### Try it
Where the word "layout" shows up in the entries below, please copy the whole line.

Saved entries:
============

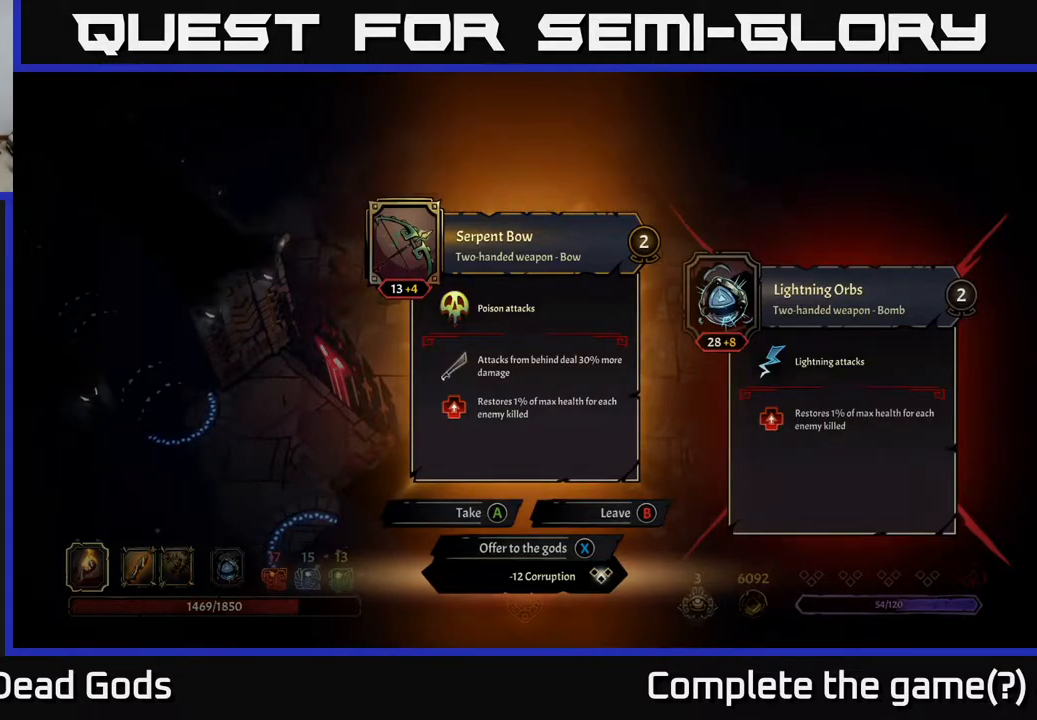
Gameplay with a controller (Xbox layout); each line is a JSON object with the inputs held at the frame after it. "events" lists button and stick changes between this image and that frame as [ms after this image, input, new state], when the widget could be followed in between.
{"buttons": [], "left_stick": "center", "right_stick": "center", "events": [[200, "X", "down"], [267, "X", "up"]]}
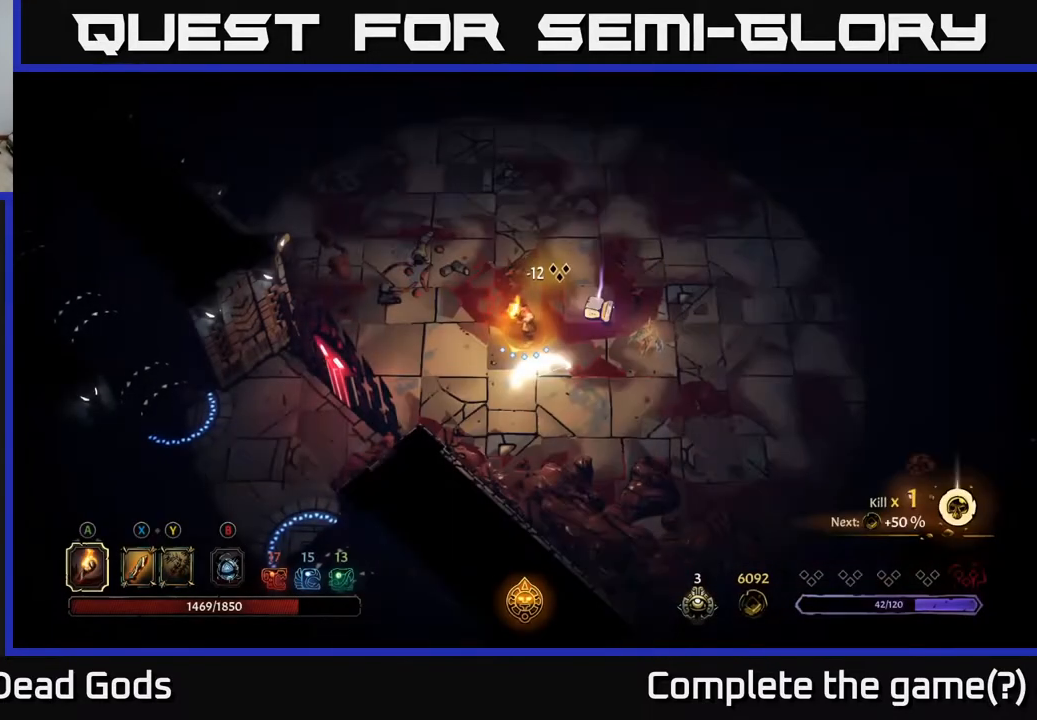
{"buttons": [], "left_stick": "up-right", "right_stick": "center", "events": [[350, "left_stick", "up-right"]]}
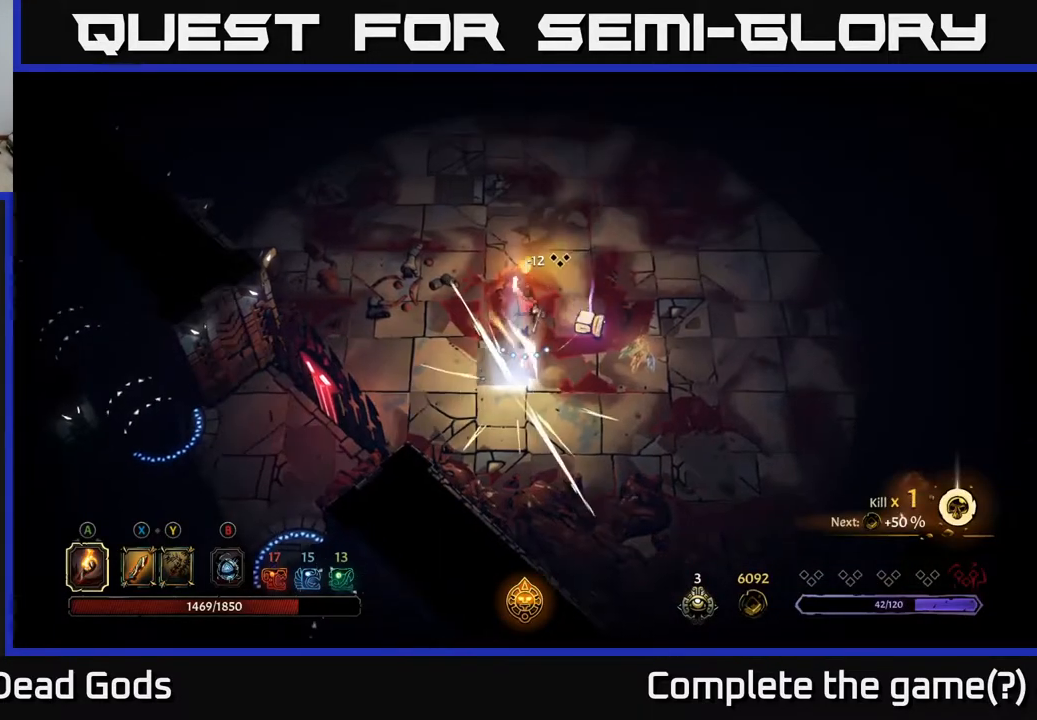
{"buttons": ["R1"], "left_stick": "center", "right_stick": "center", "events": [[217, "left_stick", "right"], [333, "left_stick", "center"], [400, "R1", "down"]]}
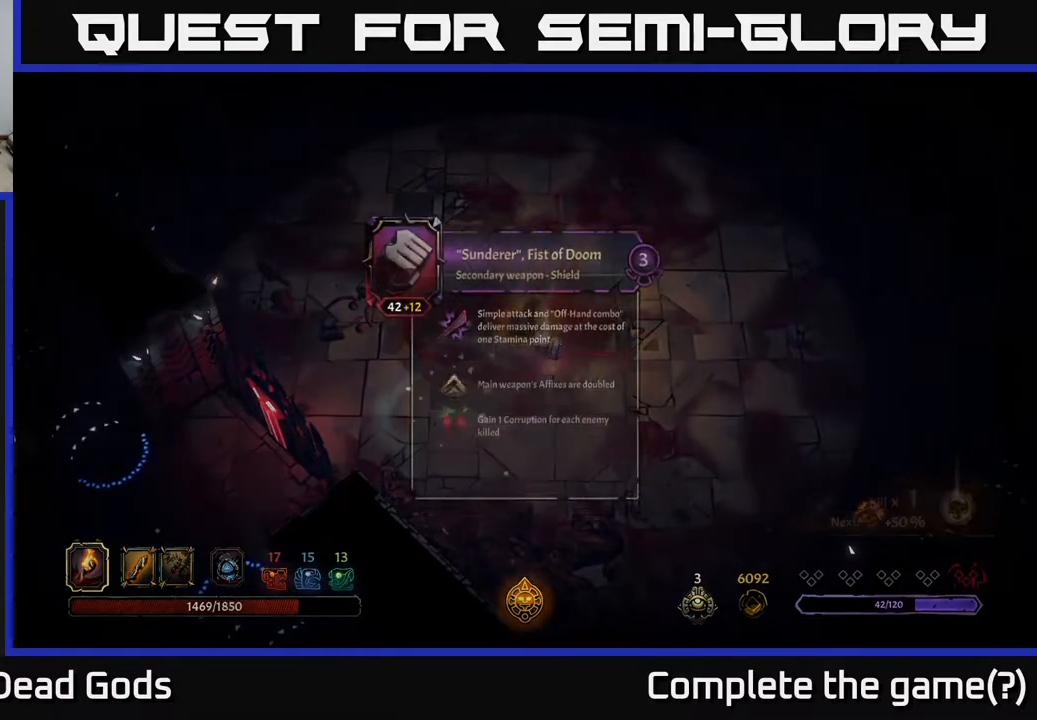
{"buttons": [], "left_stick": "center", "right_stick": "center", "events": [[17, "R1", "up"]]}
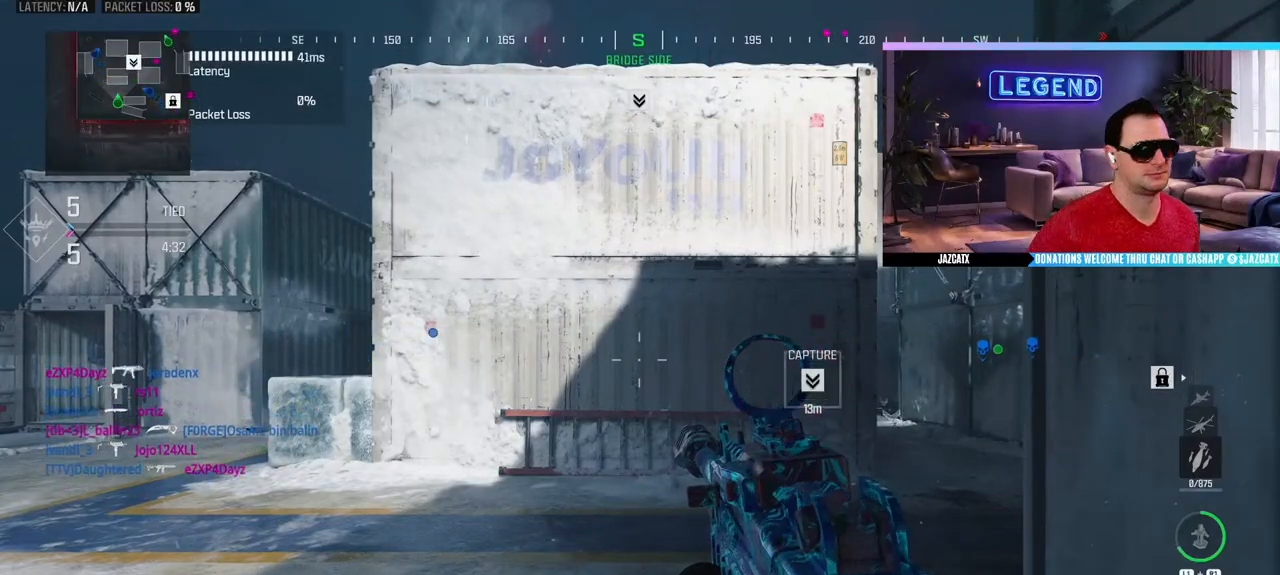
Gameplay with a controller (PlayStation layout); each line is a JSON object with the inputs held at the frame after it. "events" lists button and stick changes between this image and that frame as [ms after this image, input, new state], when the widget could be followed in between.
{"buttons": ["L3"], "left_stick": "up", "right_stick": "center", "events": [[50, "left_stick", "up-right"], [133, "left_stick", "up"], [167, "L3", "down"], [267, "L3", "up"], [333, "L3", "down"]]}
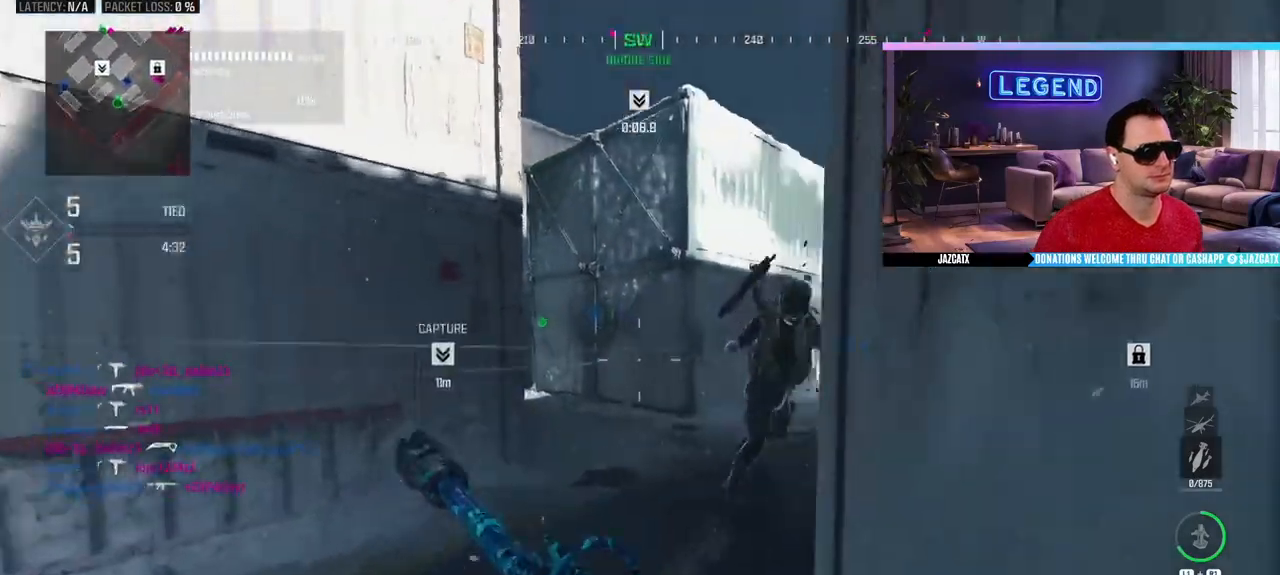
{"buttons": [], "left_stick": "up-right", "right_stick": "center", "events": [[150, "R1", "down"], [183, "CIRCLE", "down"], [200, "left_stick", "up-right"], [333, "R1", "up"], [367, "CIRCLE", "up"], [367, "L3", "up"]]}
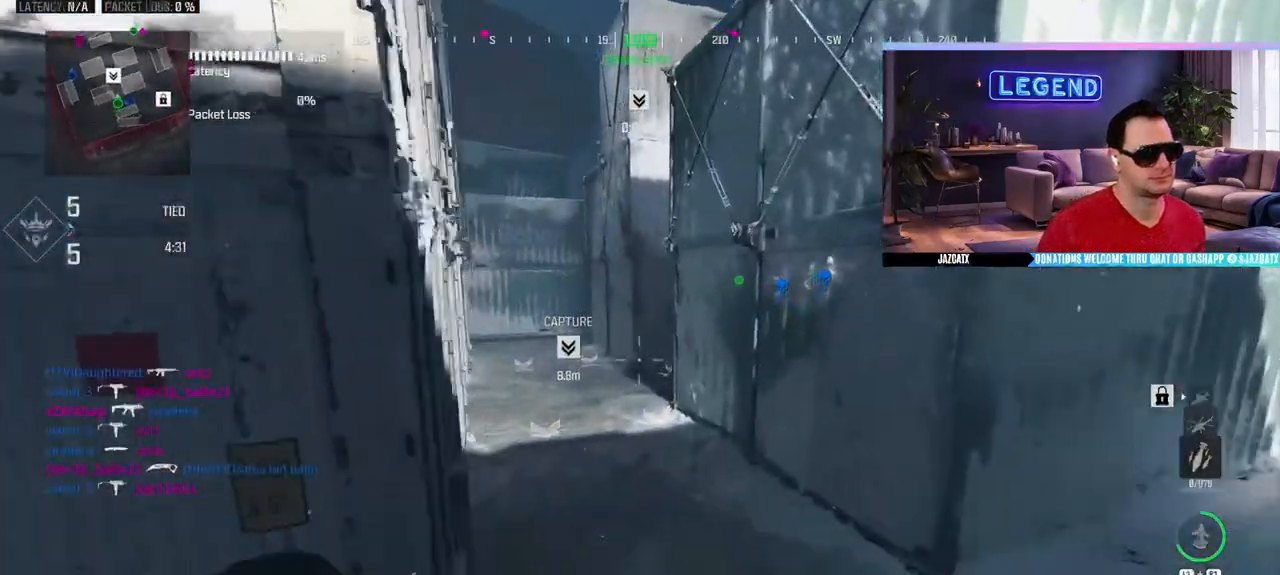
{"buttons": [], "left_stick": "up-right", "right_stick": "right", "events": [[33, "left_stick", "up"], [233, "left_stick", "down"], [333, "left_stick", "down-right"], [333, "right_stick", "right"], [467, "left_stick", "up-right"]]}
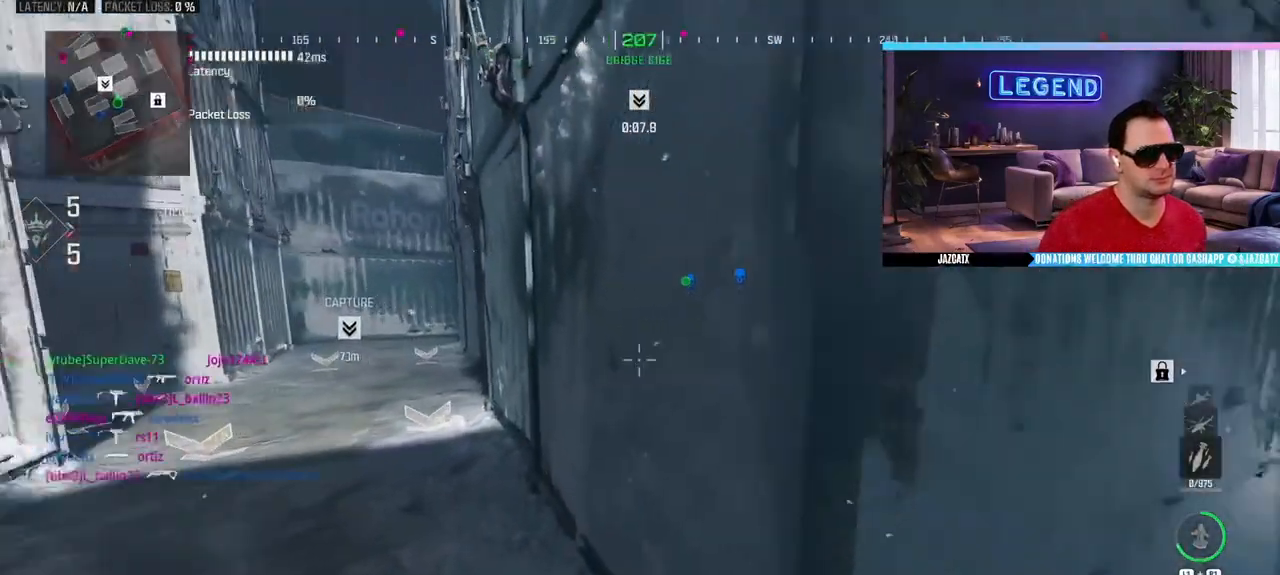
{"buttons": ["L3"], "left_stick": "up", "right_stick": "center", "events": [[17, "L3", "down"], [133, "right_stick", "center"], [167, "L3", "up"], [167, "left_stick", "up"], [217, "L3", "down"], [250, "SQUARE", "down"], [250, "TRIANGLE", "down"], [283, "TRIANGLE", "up"], [333, "SQUARE", "up"], [367, "L3", "up"], [450, "L3", "down"]]}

============

### Answer to this task
Gameplay with a controller (Xbox layout); each line is a JSON object with the inputs held at the frame after it. "events" lists button and stick changes between this image and that frame as [ms after this image, input, new state], when the widget could be followed in between.
Gameplay with a controller (PlayStation layout); each line is a JSON object with the inputs held at the frame after it. "events" lists button and stick changes between this image and that frame as [ms after this image, input, new state], when the widget could be followed in between.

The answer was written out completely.